My brain on pandemic and politics. What a mess. Like most people, I've just tried to keep my head above the waves, but in the last couple of weeks I've decided I've got to try harder to get back to work. Cleaning and organizing seems like a good first step, and it doesn't take much brain power. This journal is my imposition of order on myself.

I've always been organized and generally tidy. That's probably good in the grand scheme of things, but it also means that I can tuck a lot of stuff into a limited space. Things that are tucked away, out of the way, tend to get forgotten. I've been uncovering a LOT of forgotten stuff. Actually, not so much forgotten, as abandoned "for now."

My autochrome work is case in point.
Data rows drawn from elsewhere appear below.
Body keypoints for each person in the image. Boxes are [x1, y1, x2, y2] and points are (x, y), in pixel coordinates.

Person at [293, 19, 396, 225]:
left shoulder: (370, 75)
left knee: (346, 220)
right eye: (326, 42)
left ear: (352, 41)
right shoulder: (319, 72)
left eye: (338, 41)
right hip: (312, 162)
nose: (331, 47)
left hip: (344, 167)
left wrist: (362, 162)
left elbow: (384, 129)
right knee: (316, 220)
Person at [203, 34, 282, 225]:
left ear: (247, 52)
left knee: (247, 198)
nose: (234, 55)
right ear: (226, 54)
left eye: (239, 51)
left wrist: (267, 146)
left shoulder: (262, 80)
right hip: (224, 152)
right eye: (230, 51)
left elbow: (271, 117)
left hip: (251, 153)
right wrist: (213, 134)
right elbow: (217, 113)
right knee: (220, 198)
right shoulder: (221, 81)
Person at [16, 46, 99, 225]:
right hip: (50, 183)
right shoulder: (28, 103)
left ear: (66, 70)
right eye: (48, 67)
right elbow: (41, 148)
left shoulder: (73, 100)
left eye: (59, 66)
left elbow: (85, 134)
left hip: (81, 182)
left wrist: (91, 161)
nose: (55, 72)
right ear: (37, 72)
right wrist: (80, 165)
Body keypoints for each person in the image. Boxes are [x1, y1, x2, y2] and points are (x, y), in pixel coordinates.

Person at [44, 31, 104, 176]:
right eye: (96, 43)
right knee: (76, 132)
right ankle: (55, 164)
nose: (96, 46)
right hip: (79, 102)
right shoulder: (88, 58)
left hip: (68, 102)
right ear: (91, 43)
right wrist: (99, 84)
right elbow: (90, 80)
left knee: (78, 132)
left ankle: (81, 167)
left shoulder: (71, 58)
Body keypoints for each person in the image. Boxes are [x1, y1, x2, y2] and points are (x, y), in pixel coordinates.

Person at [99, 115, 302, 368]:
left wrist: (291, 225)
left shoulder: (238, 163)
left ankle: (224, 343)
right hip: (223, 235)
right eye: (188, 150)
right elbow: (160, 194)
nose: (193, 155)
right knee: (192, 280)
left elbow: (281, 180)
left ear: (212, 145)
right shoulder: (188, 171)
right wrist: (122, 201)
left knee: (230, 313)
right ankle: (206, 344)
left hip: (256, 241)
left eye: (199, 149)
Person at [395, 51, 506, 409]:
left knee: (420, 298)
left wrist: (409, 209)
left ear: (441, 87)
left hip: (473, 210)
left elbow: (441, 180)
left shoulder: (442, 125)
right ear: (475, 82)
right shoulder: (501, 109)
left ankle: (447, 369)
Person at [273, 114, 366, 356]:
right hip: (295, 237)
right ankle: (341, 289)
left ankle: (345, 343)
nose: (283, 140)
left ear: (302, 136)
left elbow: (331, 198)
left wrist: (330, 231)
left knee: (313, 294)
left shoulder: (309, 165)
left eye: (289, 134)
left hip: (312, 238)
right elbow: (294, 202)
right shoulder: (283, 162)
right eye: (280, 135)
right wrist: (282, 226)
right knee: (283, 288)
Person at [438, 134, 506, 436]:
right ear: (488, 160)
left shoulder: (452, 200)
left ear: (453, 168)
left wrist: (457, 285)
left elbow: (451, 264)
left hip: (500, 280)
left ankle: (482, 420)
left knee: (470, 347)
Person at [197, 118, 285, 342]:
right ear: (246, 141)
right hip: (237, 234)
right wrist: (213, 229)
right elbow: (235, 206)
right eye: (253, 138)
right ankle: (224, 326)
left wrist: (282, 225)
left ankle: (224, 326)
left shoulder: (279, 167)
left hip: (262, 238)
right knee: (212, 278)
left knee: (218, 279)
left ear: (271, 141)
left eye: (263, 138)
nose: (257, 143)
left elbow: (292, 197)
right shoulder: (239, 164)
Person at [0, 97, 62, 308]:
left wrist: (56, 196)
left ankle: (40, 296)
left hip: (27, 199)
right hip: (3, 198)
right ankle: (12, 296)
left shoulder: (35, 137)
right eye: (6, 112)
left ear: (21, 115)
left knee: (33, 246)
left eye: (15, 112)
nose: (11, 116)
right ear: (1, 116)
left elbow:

I had everything lined up except a dedicated autochrome workspace. Autochrome is the messiest medium I know. It really does need its own space. However, the space never got built. I pretty much decided to abandon the process, but digging through the box of autochrome stuff is reminding me how much fun I had working the first steps.

Beyond the beauty of the process, and beyond the "holy grail" appeal, is the fact that there are several dozen steps that all need to come together in balance. Each of those steps is another facet of emulsion making and color theory. Autochrome is the perfect testing tool for each of them, separately and as part of an intricate process.